Did you miss me? I’ve been battling a cold for over a week now, and it’s definitely cramping my style — including cutting down on my blog writing.
I just got this month’s copy of the American Water Works Association’s “Opflow” magazine, and found an article on on-site chlorine generation. You can find it at:
You can only access the full article if you are an AWWA member. And if you’re not a member, why aren’t you? You should all be members of our professional trade organization, as I have been for over 30 years. In fact, I’m now a proud Life Member!
Chlorine is the most widely used disinfectant in this country, as it has been for the past century. While chlorine has saved countless lives through the eradication of cholera, typhoid, dysentery, and other waterborne diseases, it has also posed severe safe handling concerns. In fact, at about the time that chlorine disinfection of water supplies began to proliferate in this country, chlorine was being used on the battlefields of Europe as a weapon of mass destruction. Chlorine in the gas form is nasty stuff — for microbes and humans alike.
Alternative chlorination chemicals like calcium hypochlorite granules and sodium hypochlorite bleach are used by many systems seeking to avoid the dangers of chlorine gas. These chemicals have some advantages and disadvantages when compared to chlorine gas, with the biggest advantage being greater chemical safety, and the biggest disadvantage being higher cost. The bleach has an additional problem in that it deteriorates fairly quickly, especially in heat and direct sunlight conditions.
In recent years, commercially-available systems to make sodium hypochlorite on-site have been developed.
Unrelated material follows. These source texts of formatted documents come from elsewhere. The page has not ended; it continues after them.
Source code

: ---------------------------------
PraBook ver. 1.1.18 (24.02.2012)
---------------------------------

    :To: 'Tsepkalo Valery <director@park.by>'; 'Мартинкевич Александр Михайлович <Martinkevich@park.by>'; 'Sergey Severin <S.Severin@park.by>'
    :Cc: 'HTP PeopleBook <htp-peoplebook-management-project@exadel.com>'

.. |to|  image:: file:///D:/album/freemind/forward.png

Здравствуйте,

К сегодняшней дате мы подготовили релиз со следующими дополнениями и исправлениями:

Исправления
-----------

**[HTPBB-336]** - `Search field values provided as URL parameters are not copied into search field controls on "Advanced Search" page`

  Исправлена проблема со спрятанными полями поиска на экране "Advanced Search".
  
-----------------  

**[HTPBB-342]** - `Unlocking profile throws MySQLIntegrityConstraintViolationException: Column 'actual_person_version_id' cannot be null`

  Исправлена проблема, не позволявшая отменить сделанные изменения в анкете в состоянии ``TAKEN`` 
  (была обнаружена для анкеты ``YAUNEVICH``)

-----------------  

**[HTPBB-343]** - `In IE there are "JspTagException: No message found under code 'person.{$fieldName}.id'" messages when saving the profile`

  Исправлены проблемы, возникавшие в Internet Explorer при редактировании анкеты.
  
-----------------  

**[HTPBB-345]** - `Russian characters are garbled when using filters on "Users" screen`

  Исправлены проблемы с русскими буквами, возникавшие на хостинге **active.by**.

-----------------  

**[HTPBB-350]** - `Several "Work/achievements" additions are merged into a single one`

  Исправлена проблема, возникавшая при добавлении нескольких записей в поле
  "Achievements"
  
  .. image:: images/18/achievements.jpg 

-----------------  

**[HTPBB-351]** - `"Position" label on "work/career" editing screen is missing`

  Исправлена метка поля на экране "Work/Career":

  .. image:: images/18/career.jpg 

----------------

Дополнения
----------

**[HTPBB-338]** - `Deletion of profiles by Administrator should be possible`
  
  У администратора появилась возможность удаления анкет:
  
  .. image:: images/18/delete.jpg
In general terms at least, I am a big fan. The only raw material that you need to purchase is salt. Nice, cheap, and easy to handle and store. This salt is converted into sodium hypochlorite by dissolving it in water — preferably soft water — and then applying electricity.
The higher electric bill is a concern, as is the cleaning of the electrodes in the unit. Hydrogen gas is also produced in the reaction, and it’s explosiveness presents another concern. Proper venting of this gas from the reactors and the storage tanks should easily mitigate this problem, however.
But the real advantage is that we are no longer filing Risk Management Plans with the Federal Bureau of Investigation — yes, the FBI! — because we are storing huge quantities of WMDs at our chlorination stations.
I think our customers — especially those near our existing chlorine facilities — would be big fans of this technology, too!